"Para certos republicanos a República tem sido um pé de cabra com que vêem aumentando os seus haveres." Senador João de Freitas, histórico republicano, in Boletim parlamentar do Senado, 11-06-1913
...e depois, com bigodes de leite, pedem mais paciência e esforço ao povo, que a "vaca 'tá seca".

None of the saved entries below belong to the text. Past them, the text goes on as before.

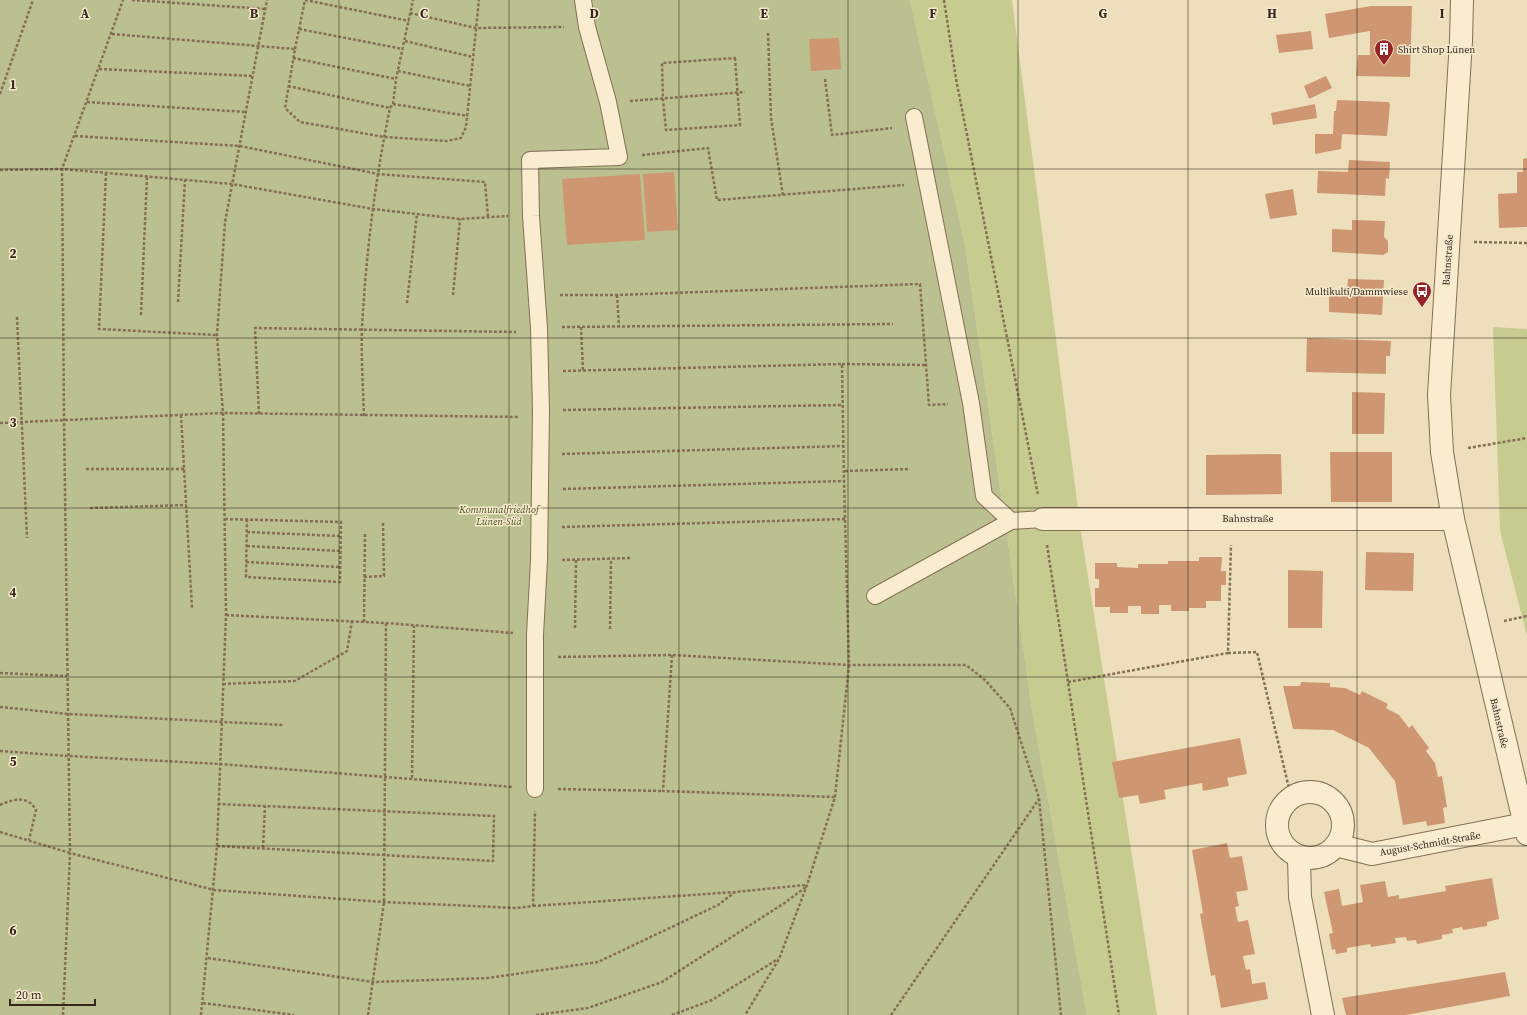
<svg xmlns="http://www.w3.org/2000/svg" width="1527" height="1015" viewBox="0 0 1527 1015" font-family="'Source Serif 4',serif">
  <rect width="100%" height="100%" fill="#eedfbc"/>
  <g fill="#c6cc90">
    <path d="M910 0H1012L1081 532 1157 1015H1087L1033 716 965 245Z"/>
    <path d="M1493 327 1527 329V636L1500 531Z"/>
  </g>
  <path fill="#bbc090" d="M0 0H910L965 245 1033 716 1087 1015H0Z"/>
  <g fill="#ce9671">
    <path d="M1371 6H1412L1410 77 1356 76 1358 55H1370V31L1329 38 1325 14Z"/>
    <path d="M1311 31 1313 49 1279 53 1276 35Z"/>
    <path d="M839 38 841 69 811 71 809 39Z"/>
    <path d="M1326 76 1332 88 1309 99 1304 86Z"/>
    <path d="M1337 100 1388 102 1390 104 1387 136 1342 134 1341 149 1315 154V134H1333L1334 111H1336Z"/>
    <path d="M1315 104 1317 118 1273 125 1271 113Z"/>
    <path d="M1527 158V227L1499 228 1498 194 1517 193V172H1523V159Z"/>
    <path d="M1349 160 1390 162 1389 179 1386 178 1385 196 1317 193 1318 171 1348 172Z"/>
    <path d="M674 172 678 230 647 232 643 174Z"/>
    <path d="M640 174 645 240 567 245 562 179Z"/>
    <path d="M1293 189 1297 215 1270 219 1265 194Z"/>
    <path d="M1352 220 1385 221 1384 237 1388 241V252L1383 255 1332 252V229L1352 230Z"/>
    <path d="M1348 279 1384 280 1382 315 1329 312V294H1347Z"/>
    <path d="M1307 338 1391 341 1390 356H1386V374L1306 372Z"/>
    <path d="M1352 392 1385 393 1384 434H1352Z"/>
    <path d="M1330 452H1392V502H1331Z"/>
    <path d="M1281 454 1282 494 1206 495V455Z"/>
    <path d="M1366 552 1414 553 1413 591 1365 590Z"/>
    <path d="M1199 557H1222L1221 571H1226V585H1221V601H1206V608H1189V611H1171V605H1159V614H1141V606H1128V613H1110V607H1095V588H1099V579H1095V563H1117V567L1138 568V564H1168V561H1199Z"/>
    <path d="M1288 570 1323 571 1322 628H1288Z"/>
    <path d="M1301 682 1330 683V687L1345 688 1360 695 1362 691 1388 704 1386 708 1399 715 1409 728 1412 725 1429 748 1426 751 1435 763 1438 777 1442 776 1447 807 1443 808 1445 823 1427 826 1426 821 1403 825 1395 781 1369 748 1333 730 1293 729 1283 686H1300Z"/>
    <path d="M1240 738 1247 774 1227 778 1229 786 1203 791 1202 783 1164 790 1166 799 1140 804 1138 795 1119 798 1112 762Z"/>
    <path d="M1227 843 1230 858 1242 856 1248 890 1236 892 1239 906 1235 907 1238 922 1248 920 1255 954 1243 956 1246 970 1250 969 1252 984 1265 982 1268 999 1221 1008 1215 975 1211 976 1200 914 1203 913 1192 850Z"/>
    <path d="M1492 878 1499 919 1487 922V926L1463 930 1462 927 1452 929 1453 933 1442 935V939L1417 944 1416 940 1407 941 1406 937 1395 938 1396 943 1371 947 1370 944 1347 948V952L1336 954 1335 949 1332 950 1329 934 1333 933 1324 892 1339 889 1342 906 1363 902 1360 885 1385 881 1388 897 1399 895V899L1446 891 1445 886Z"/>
    <path d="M1505 972 1510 996 1406 1015H1346L1342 998Z"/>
  </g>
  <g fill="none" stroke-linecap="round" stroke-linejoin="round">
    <g stroke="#866e55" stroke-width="18">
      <g id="service">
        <path d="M914 117 971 403 984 496 1011 521"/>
        <path d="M875 596 1011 521 1043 519"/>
        <path d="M535 789V635L539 560 541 411 539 328 531 216 530 160 619 157 608 102 587 27 583 0"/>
      </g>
    </g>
    <g stroke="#866e55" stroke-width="24">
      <g id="minor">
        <path d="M1462 0 1461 41 1439 395 1442 452 1453 519 1527 834"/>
        <path d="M1043 519H1453"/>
        <circle cx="1310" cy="825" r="33"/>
        <path d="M1336 845 1372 854 1525 824"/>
        <path d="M1299 857 1300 897 1323 1015"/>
      </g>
    </g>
    <g stroke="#866e55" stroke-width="2.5" stroke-dasharray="3 2" stroke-linecap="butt">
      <path d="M132 0 266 9"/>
      <path d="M305 0 409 21"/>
      <path d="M944 0 956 79 1038 495"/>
      <path d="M410 13 476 28 564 27"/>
      <path d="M299 29 403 49"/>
      <path d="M768 33 771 118 783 196"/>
      <path d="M112 34 295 49 285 108 300 122 384 137 447 141 461 138 466 127 479 0"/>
      <path d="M405 41 473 57"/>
      <path d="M295 49 305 0"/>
      <path d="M293 58 396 79"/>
      <path d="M735 58 740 125 666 130 663 100 662 63Z"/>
      <path d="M99 69 254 76"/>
      <path d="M398 71 470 86"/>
      <path d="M825 79 832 135 892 128"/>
      <path d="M288 86 390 108"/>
      <path d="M0 94 33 0"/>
      <path d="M630 101 745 92"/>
      <path d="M87 102 246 112"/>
      <path d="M393 104 468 116"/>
      <path d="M75 136 240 146 378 174 485 182 488 217"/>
      <path d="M642 155 708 148 717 200 904 185"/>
      <path d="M0 170 62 169 232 184 373 209 460 219 508 216"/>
      <path d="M106 173 99 329 217 335"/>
      <path d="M1474 242 1527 243"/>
      <path d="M453 295 460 219"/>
      <path d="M560 295H617L920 284 929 405 948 404"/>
      <path d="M617 295 619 327"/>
      <path d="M178 302 185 180"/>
      <path d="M407 303 417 214"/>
      <path d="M141 315 147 176"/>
      <path d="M17 317 27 538"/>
      <path d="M562 327 893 324"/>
      <path d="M581 327 583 370"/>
      <path d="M842 364 926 365"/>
      <path d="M563 371 842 364 844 481"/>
      <path d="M563 410 842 405"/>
      <path d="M259 414 255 328 516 332"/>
      <path d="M181 415 192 608"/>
      <path d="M364 416C363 387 361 357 362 328 366 254 375 180 390 108L393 104 396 79 413 0"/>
      <path d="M0 423 223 413 519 417"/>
      <path d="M1468 448 1527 438"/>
      <path d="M562 454 844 446"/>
      <path d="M86 469H184"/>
      <path d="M845 471 910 469"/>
      <path d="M563 489 844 481 849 665 835 797 807 885 779 959 745 1015"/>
      <path d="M90 508 186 505"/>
      <path d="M225 519 341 522 340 582 246 577 247 520"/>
      <path d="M562 527 845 519"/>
      <path d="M247 532 340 536"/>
      <path d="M1047 545 1119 1015"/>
      <path d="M247 546 341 551"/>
      <path d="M562 560 630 558"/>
      <path d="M246 562 340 567"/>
      <path d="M364 577 384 576 383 522"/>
      <path d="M226 615 386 623 513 633"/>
      <path d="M1504 621 1527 616"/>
      <path d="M364 622 365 534"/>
      <path d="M575 628 576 559"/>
      <path d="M610 629 611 559"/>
      <path d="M1228 653 1257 652 1291 797"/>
      <path d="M672 655 663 791 835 797"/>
      <path d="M558 657 672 655 849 665H966L985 680 1010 708 1039 798 1061 1015"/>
      <path d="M0 673 67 676"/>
      <path d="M1068 682 1228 653 1231 545"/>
      <path d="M223 684 295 681 347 651 352 621"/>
      <path d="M0 707 68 714 283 725"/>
      <path d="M0 751 68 756 220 764 513 787"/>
      <path d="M412 778 414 626"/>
      <path d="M558 789 663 791"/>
      <path d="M0 805C13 799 28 795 36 810L29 840"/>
      <path d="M0 832 70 853 64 419 62 169 123 0"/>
      <path d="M217 846 493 861 494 816 218 804"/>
      <path d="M263 848 265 806"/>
      <path d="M533 906 735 892 806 885"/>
      <path d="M208 958 373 982 488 978 598 962 718 905 735 892"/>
      <path d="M203 1003 294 1015"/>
      <path d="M63 1015 70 853 214 890 384 902 516 908 533 906 535 811"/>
      <path d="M201 1015 217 846 226 615 223 413 217 335 225 222 267 0"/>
      <path d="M368 1015 384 902 386 623"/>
      <path d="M536 1015 588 1008 662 982 786 902 807 886"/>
      <path d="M672 1015 712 1000 778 959"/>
      <path d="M891 1015 1039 799"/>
    </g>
    <use href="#service" stroke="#f9eccf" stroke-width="16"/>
    <use href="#minor" stroke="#f9eccf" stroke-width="22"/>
  </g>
  <path fill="none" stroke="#35271b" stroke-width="1" stroke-opacity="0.55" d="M170 0V1015M339 0V1015M509 0V1015M679 0V1015M848 0V1015M1018 0V1015M1188 0V1015M1357 0V1015M0 169H1527M0 338H1527M0 508H1527M0 677H1527M0 846H1527"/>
  <defs>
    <g id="building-pin" transform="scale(1)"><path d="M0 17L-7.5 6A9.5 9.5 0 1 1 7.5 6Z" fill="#962427" stroke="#f6e9cc"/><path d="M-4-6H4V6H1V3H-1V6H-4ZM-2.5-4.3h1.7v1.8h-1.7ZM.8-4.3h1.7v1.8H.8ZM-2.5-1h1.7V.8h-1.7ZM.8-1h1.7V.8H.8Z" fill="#fff"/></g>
    <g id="bus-pin" transform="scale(1)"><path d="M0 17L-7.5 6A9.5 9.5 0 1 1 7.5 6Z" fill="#962427" stroke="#f6e9cc"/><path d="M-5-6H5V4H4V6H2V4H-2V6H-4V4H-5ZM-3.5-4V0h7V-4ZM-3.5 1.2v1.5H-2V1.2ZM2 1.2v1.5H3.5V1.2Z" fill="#fff"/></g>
  </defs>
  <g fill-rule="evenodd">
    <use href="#building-pin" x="1384" y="49"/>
    <use href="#bus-pin" x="1422" y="291"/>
  </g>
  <g text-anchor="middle" stroke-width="3" stroke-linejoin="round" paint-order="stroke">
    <g font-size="10" fill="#35271b" stroke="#f6e9cc" text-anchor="start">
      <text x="1398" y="53">Shirt Shop Lünen</text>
      <text x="1408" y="295" text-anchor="end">Multikulti/Dammwiese</text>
    </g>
    <g font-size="10" fill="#35271b" stroke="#f6e9cc">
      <text transform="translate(1447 260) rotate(-86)" y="4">Bahnstraße</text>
      <text x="1248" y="522">Bahnstraße</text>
      <text transform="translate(1500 723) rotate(77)" y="4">Bahnstraße</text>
      <text transform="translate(1430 843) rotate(-10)" y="4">August-Schmidt-Straße</text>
    </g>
    <g font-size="10" font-style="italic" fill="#465221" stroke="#f6e9cc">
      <text x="499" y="513">Kommunalfriedhof<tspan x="499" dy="12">Lünen-Süd</tspan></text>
    </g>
  </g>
  <g font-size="13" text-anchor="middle" font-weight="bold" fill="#35271b" stroke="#f6e9cc" stroke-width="3" stroke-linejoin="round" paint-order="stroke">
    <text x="85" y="18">A</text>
    <text x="254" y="18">B</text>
    <text x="424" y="18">C</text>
    <text x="594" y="18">D</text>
    <text x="764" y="18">E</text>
    <text x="933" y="18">F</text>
    <text x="1103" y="18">G</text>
    <text x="1272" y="18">H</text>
    <text x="1442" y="18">I</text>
    <text x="13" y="89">1</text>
    <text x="13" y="258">2</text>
    <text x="13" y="427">3</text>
    <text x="13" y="597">4</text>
    <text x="13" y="766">5</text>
    <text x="13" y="935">6</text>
  </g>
  <path d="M10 999v6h85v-6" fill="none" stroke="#35271b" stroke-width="2"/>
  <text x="16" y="999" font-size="12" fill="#35271b" stroke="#f6e9cc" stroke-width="3" paint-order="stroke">20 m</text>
</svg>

terça-feira, 19 de outubro de 2010
A OPERAÇÃO MANDIOCA
Vou há 10 anos ao mesmo barbeiro, porque é perto e rápido, o corte é secundário, como a minha mãezinha costuma reclamar. Como todos os barbeiros, há rádio local ou a Renascença e o seu jogo da mala, uma televisão com programas à goucha e conversa entre nativos do bairro sobre a vizinhança, o obituário ou a bola, pelo que posso estar com os meus botões. Quando tenho a graça de encontrar a casa vazia e alapar na cadeira, lá temos que falar sobre o que calha, seja a hipótese de eu mudar de casa, seja a filha única do barbeiro, que se mudou por amor para a Austrália, mas entretanto o amor desapareceu e não tinha bilhete de volta.
Medo, muito medo, foi o que experimentei da última vez, quando, mortalhado num megababete, vi o Sr. Francisco a dizer "eu estive na guerra em África" enquanto afagava uma lâmina e tinha um olhar perdido. Será que me calhou um amolador de facas com stress pós-traumático, e me corta a nuca como a uma rã na aula de biologia?, cogitei. Afinal, o homem não estava a divagar, mas a olhar para as "tardes da Júlia" na pequena tv pendurada no tecto.
Foi assim que fiquei a conhecer a operação mandioca.
Contou o Sr. Francisco que esteve mais de 3 anos em Angola, e nunca deu um tiro. A sua função era ser (adivinhem) barbeiro e ocasionalmente motorista.
Só foi à guerra uma vez: Spínola ordenou uma grande acção no nordeste, com a destruição das plantações de mandioca que os “turras” plantavam no mato – dando assim cabo da fonte básica da alimentação dos rebeldes. A operação mandioca.
O Sr. Francisco conduzia o 13º carro das 13 viaturas, e a 11ª passou por cima duma mina, fazendo muitos estragos. Mais à frente, houve uma emboscada e o batalhão teve que aguentar 13 intermináveis minutos de tiroteio – em sentido único, pois não se via a origem do fogo e a única bazuca existente encravou.
Perguntei ao Sr. Francisco quantos haviam morrido. Nenhum, foi a resposta, os turras não acertaram em ninguém e fugiram quando apareceu o helicanhão.
Mas o Sr. Francisco depois lembrou-se, houvera mesmo uma baixa, do gajo que nessa noite tentava perceber o que se passava com a bazuca – e ela disparou...
O resto da guerra passou-se entre pincéis, lâminas e espuma.